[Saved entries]
<<<<
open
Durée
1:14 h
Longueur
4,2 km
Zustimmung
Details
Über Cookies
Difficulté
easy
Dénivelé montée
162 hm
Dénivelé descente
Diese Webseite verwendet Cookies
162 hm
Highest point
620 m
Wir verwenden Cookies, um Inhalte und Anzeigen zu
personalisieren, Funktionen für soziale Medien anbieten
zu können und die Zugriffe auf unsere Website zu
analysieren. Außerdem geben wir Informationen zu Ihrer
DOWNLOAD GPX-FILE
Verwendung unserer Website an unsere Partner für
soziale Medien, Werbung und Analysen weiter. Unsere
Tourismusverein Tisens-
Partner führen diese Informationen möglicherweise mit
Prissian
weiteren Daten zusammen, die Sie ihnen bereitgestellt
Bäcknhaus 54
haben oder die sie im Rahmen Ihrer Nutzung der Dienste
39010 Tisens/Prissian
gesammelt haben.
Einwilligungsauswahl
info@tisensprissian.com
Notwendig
>>>>
<<<<
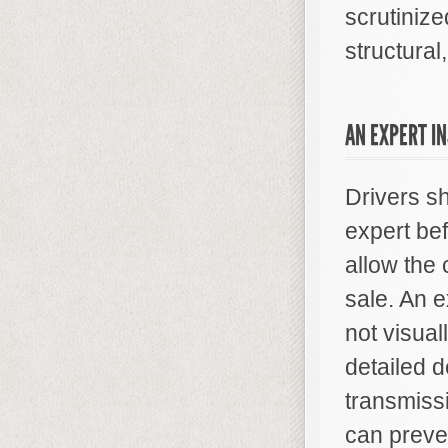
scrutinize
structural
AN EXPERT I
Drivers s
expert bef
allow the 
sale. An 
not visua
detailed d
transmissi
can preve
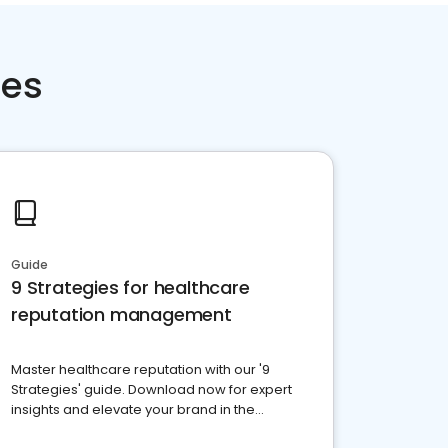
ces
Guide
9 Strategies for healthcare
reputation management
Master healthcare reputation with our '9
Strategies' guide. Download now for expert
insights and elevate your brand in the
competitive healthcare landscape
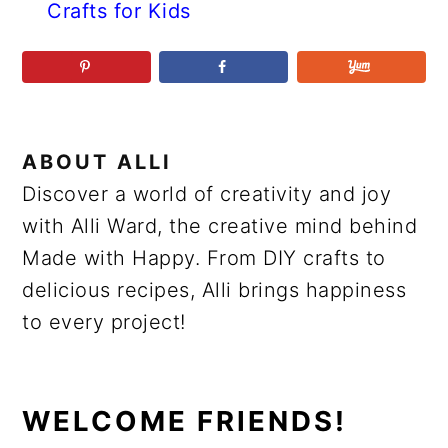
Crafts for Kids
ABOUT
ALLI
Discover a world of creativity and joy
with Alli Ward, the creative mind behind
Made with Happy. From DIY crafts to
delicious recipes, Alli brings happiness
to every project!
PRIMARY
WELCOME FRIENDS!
>>>>
**ASSIGNED TASK:**
Set down, exactly as written above, each line from the one with "Strategies' guide. Download now for expert" through the one with "WELCOME FRIENDS!", and skip the pictures.

**SOLUTION FOR THIS EXERCISE:**
Strategies' guide. Download now for expert
insights and elevate your brand in the
competitive healthcare landscape
Crafts for Kids
ABOUT
ALLI
Discover a world of creativity and joy
with Alli Ward, the creative mind behind
Made with Happy. From DIY crafts to
delicious recipes, Alli brings happiness
to every project!
PRIMARY
WELCOME FRIENDS!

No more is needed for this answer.